Lionel (left), the new PGA champion, is the younger (29), the shorter (5 feet 9 inches) and the heavier (185 pounds) member of golf's outstanding brother act. (Natives of Lafayette in the Evangeline country of Louisiana, where their father was a sheriff, the Heberts steadfastly adhere to the French pronunciation of the name—rhymes with Mayfair.) Lionel's victory in the PGA climaxed an unspectacular but steady progression up the ladder: caddie, high school star, college star at LSU, assistant pro (to Johnny Bulla at the Westmoreland club in Pittsburgh), pro at the Kahkwa club in Erie and an increasingly successful circuit competitor who finished well in the money in seven of the 11 tournaments preceding the PGA. He has a very sound swing and can be long off the tees. A music major at LSU and an accomplished Dixieland trumpeter, Lionel carries on the tour a horn given to him by Jimmy Dorsey. He finds an occasional session on the trumpet the perfect antidote to the strain of competitive golf and is careful to occupy an end room at the motels he stops at.

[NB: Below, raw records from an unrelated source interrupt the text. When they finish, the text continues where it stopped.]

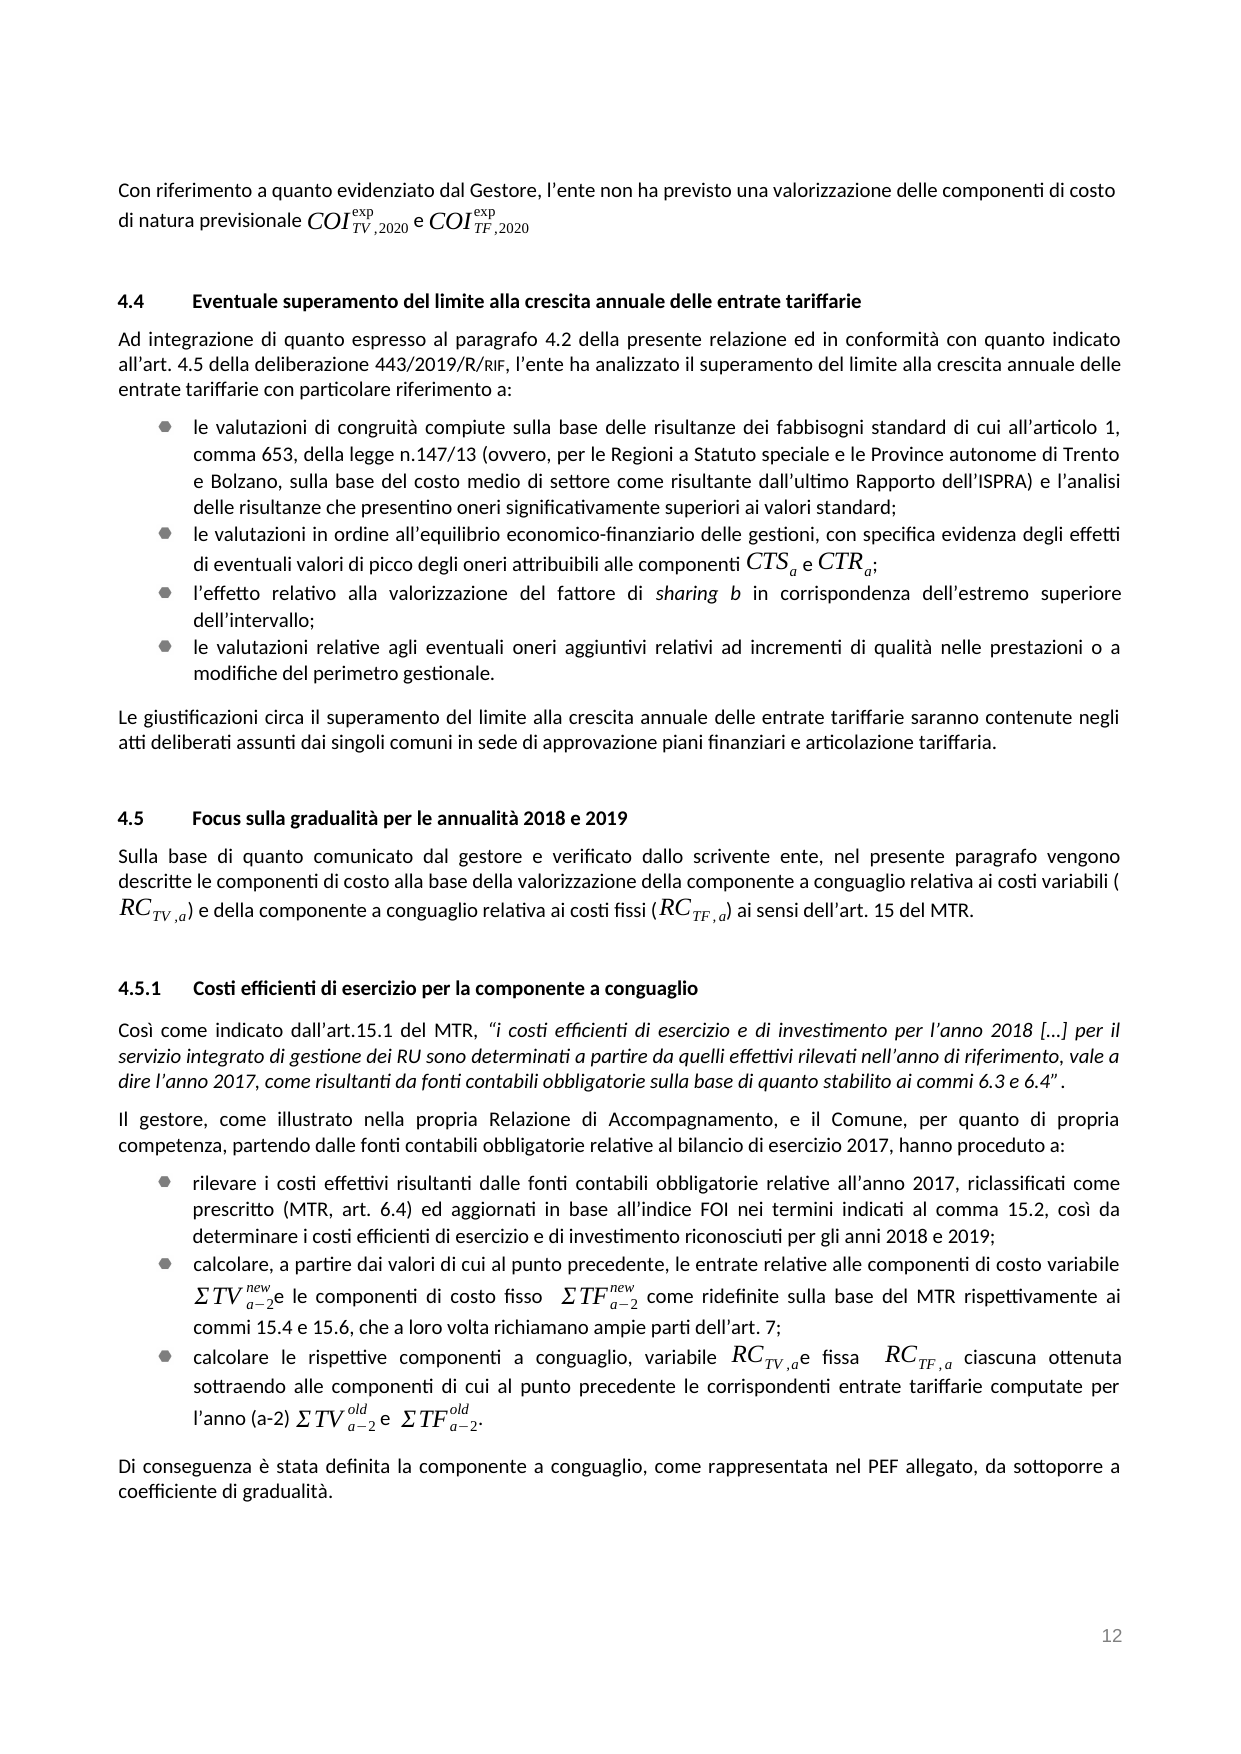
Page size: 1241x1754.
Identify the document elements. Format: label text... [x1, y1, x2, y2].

list le valutazioni in ordine all’equilibrio economico-finanziario delle gestioni, con specifica evidenza degli effetti di eventuali valori di picco degli oneri attribuibili alle componenti e ; [156, 521, 1122, 579]
picture [156, 584, 174, 601]
picture [156, 1173, 173, 1190]
text Ad integrazione di quanto espresso al paragrafo 4.2 della presente relazione ed in conformità con quanto indicato all’art. 4.5 della deliberazione 443/2019/R/rif, l’ente ha analizzato il superamento del limite alla crescita annuale delle entrate tariffarie con particolare riferimento a: [118, 326, 1122, 402]
subtitle Focus sulla gradualità per le annualità 2018 e 2019 [117, 805, 1122, 831]
text Il gestore, come illustrato nella propria Relazione di Accompagnamento, e il Comune, per quanto di propria competenza, partendo dalle fonti contabili obbligatorie relative al bilancio di esercizio 2017, hanno proceduto a: [118, 1106, 1122, 1157]
list calcolare le rispettive componenti a conguaglio, variabile e fissa ciascuna ottenuta sottraendo alle componenti di cui al punto precedente le corrispondenti entrate tariffarie computate per l’anno (a-2) e . [156, 1341, 1122, 1435]
text Di conseguenza è stata definita la componente a conguaglio, come rappresentata nel PEF allegato, da sottoporre a coefficiente di gradualità. [118, 1453, 1122, 1504]
picture [156, 637, 174, 655]
text Le giustificazioni circa il superamento del limite alla crescita annuale delle entrate tariffarie saranno contenute negli atti deliberati assunti dai singoli comuni in sede di approvazione piani finanziari e articolazione tariffaria. [118, 704, 1122, 755]
text Con riferimento a quanto evidenziato dal Gestore, l’ente non ha previsto una valorizzazione delle componenti di costo di natura previsionale e [118, 177, 1122, 237]
text Sulla base di quanto comunicato dal gestore e verificato dallo scrivente ente, nel presente paragrafo vengono descritte le componenti di costo alla base della valorizzazione della componente a conguaglio relativa ai costi variabili () e della componente a conguaglio relativa ai costi fissi () ai sensi dell’art. 15 del MTR. [118, 843, 1122, 925]
list l’effetto relativo alla valorizzazione del fattore di sharing b in corrispondenza dell’estremo superiore dell’intervallo; [156, 581, 1122, 633]
text Così come indicato dall’art.15.1 del MTR, “i costi efficienti di esercizio e di investimento per l’anno 2018 […] per il servizio integrato di gestione dei RU sono determinati a partire da quelli effettivi rilevati nell’anno di riferimento, vale a dire l’anno 2017, come risultanti da fonti contabili obbligatorie sulla base di quanto stabilito ai commi 6.3 e 6.4”. [118, 1018, 1122, 1094]
list le valutazioni relative agli eventuali oneri aggiuntivi relativi ad incrementi di qualità nelle prestazioni o a modifiche del perimetro gestionale. [156, 634, 1122, 686]
list le valutazioni di congruità compiute sulla base delle risultanze dei fabbisogni standard di cui all’articolo 1, comma 653, della legge n.147/13 (ovvero, per le Regioni a Statuto speciale e le Province autonome di Trento e Bolzano, sulla base del costo medio di settore come risultante dall’ultimo Rapporto dell’ISPRA) e l’analisi delle risultanze che presentino oneri significativamente superiori ai valori standard; [156, 414, 1122, 520]
list calcolare, a partire dai valori di cui al punto precedente, le entrate relative alle componenti di costo variabile e le componenti di costo fisso come ridefinite sulla base del MTR rispettivamente ai commi 15.4 e 15.6, che a loro volta richiamano ampie parti dell’art. 7; [156, 1252, 1122, 1340]
subtitle Eventuale superamento del limite alla crescita annuale delle entrate tariffarie [117, 288, 1122, 313]
picture [156, 1347, 174, 1365]
picture [156, 524, 174, 542]
list rilevare i costi effettivi risultanti dalle fonti contabili obbligatorie relative all’anno 2017, riclassificati come prescritto (MTR, art. 6.4) ed aggiornati in base all’indice FOI nei termini indicati al comma 15.2, così da determinare i costi efficienti di esercizio e di investimento riconosciuti per gli anni 2018 e 2019; [155, 1170, 1122, 1248]
subtitle Costi efficienti di esercizio per la componente a conguaglio [118, 976, 1122, 1001]
picture [156, 418, 174, 435]
picture [156, 1255, 174, 1272]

Junius Joseph (Jay) (right), winner of the 1957 Bing Crosby and Texas Open tournaments, is 34, a slim 6-footer, who presently represents the Mayfair Inn Country Club in Sanford, Fla., an outlying possession of the New York (baseball) Giants management. Like his younger brother, Jay is well endowed with intelligence and hard sense and planned his career with unusual thoroughness. When he decided he wanted to become a golf pro while attending LSU, to make sure he could keep his feet on the ground he studied accounting and business administration. Several years later, when he was well established as a club professional, he completed his work for his master's degree in management, finance and investment. During World War II, Jay served for four years in the Pacific as a lieutenant in the Marines. (A leg wound received at Iwo Jima sometimes makes it hard for him to shift his weight at top velocity.) Jay turned professional in 1949 and joined the tour in earnest in 1955. He has a very graceful swing and a notably gracious disposition.